長本 吏央(ながもと りお)さん (広尾学園高等学校)
「2022かながわ緑の大使」に委嘱された長本吏央です。
私は小さい頃からヴァイオリンを弾いています。ヴァイオリンは木材を使い、主に、表板はマツ科のスプルース、裏板・側板・ネックはカエデ科のメイプルを使っています。楽器の命である音は、材質が非常に重要で、十分に自然乾燥させた高級木材は上級クラスの楽器に使われます。また、季節によって、湿気や乾燥の影響を受けて音色が変わります。梅雨から夏場の湿気がある時期は、空気中の水分を吸ってヴァイオリンも膨らみ、音が鳴りにくくなります。逆に秋になると、適度な乾燥により音が鳴りやすくなります。冬の乾燥する時期になると、弦が緩んでしまったり、木の水分が失われて割れやすくなる事もあります。
このように木はヴァイオリンに加工されても、季節によって変化して、私達と同じように呼吸して生きているのです。私はいつもヴァイオリンの木から伝わる美しい音色や温かい温もりで癒やされ、木の大切さを身近に感じています。皆さんも身近にある木で癒やされることを知ってください。木を大切に守り、かながわの緑をもっと豊かにしたいという同じ思いを持つ仲間が沢山できたら嬉しく思います。

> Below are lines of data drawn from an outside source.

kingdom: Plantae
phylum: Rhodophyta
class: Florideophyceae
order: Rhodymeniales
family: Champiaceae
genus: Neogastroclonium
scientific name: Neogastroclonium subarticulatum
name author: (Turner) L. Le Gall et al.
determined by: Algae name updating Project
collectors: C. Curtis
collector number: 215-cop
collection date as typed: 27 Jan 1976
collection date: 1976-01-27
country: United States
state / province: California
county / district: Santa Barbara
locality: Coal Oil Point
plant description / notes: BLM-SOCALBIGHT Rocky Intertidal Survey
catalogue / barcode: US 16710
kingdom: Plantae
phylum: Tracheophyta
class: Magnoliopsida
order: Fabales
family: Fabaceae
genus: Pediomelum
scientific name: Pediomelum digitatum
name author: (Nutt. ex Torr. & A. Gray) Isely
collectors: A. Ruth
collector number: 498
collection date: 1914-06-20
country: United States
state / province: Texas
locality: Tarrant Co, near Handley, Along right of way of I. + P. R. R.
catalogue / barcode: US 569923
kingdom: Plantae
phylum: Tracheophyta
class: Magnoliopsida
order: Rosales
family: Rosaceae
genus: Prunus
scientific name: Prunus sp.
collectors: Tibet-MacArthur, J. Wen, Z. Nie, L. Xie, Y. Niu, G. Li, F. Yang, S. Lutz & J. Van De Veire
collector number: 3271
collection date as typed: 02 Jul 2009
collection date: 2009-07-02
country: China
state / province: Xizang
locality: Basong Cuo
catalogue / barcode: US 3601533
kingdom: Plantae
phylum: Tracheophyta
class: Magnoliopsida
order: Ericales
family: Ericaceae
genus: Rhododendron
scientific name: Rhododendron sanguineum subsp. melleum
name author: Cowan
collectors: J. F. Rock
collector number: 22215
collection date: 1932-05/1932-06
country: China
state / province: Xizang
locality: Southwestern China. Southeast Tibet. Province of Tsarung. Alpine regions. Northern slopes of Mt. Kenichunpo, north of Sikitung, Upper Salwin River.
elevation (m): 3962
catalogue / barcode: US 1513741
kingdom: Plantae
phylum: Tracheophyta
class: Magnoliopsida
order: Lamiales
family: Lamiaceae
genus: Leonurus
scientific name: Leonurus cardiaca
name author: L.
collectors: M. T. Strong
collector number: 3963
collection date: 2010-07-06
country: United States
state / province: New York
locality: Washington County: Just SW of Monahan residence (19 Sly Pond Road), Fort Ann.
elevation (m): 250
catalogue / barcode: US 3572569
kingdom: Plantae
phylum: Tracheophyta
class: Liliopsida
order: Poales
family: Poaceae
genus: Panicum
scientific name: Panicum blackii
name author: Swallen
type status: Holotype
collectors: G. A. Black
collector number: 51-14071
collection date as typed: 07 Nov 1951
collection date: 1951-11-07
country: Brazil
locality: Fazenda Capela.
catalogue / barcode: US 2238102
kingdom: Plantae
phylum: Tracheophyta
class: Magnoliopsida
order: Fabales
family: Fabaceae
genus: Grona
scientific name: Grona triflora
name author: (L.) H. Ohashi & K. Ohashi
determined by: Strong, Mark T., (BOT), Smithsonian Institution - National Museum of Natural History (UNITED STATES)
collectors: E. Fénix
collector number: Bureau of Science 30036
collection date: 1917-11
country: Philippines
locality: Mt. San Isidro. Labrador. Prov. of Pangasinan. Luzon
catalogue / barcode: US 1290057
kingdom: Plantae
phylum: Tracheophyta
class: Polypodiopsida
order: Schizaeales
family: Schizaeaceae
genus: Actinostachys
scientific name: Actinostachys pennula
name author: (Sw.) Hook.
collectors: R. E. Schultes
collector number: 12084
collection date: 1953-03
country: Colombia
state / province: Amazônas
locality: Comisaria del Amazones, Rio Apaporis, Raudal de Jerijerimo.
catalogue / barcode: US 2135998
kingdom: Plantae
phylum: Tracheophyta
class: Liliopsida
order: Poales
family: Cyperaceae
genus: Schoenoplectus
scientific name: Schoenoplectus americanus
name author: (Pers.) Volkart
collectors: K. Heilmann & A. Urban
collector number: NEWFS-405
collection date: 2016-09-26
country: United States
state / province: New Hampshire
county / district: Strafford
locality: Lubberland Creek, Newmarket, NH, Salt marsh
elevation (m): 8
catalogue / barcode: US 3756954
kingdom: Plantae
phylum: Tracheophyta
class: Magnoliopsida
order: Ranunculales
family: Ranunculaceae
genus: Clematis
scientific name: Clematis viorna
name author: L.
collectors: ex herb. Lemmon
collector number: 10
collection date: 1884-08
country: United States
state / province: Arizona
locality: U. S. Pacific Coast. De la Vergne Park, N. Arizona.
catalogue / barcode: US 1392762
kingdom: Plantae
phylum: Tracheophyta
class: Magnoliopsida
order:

長本さんと初めてお会いした日に、居合わせた数名がNHKで放送された「チコちゃんに叱られる『ストラディヴァリウスの値段はなぜ高い?』」を見ていて、ヴァイオリン談義に花が咲きました。ストラディヴァリウスが高価な理由は「300年経った今でも再現できないから」だそうです。
再現できない理由の1つは技術力。極限まで薄い材を使うことで、弾いた時に振動が良い音色を生み出しますが、材が薄い分、変形しやすいリスクがあります。そして、当時の製法を記した文献はないそうです。
もう1つの理由は、材質。ストラディヴァリウスが作られた17~18世紀頃は、地球が小氷河期と呼ばれていた寒い時代(その頃の日本は江戸時代で、冷夏が招いた三大飢饉⦅享保・天保・天明の大飢饉⦆がありました)。小氷河期の樹木は季節による成長速度の差が少なく、木材の密度の差も少ないそうです。年輪を縦割りにした時に出る平行線の縞模様「木目」を見ると一目瞭然ですが、ストラディヴァリウスの木目は幅が狭く、間隔がほぼ均一です。このような品質の材は、現代では手に入らない、とのこと。
小氷河期とは異なり、地球温暖化が進んでいる現代ですが、植樹などを行い、みどりを増やすことで、二酸化炭素の排出を抑えて温暖化にストップをかけることができます。
※詳しくはこちらをご参照ください。 林野庁ホームページ 地球温暖化防止に向けて
大使たちは「県民参加の森林づくり」に参加することを楽しみにしています。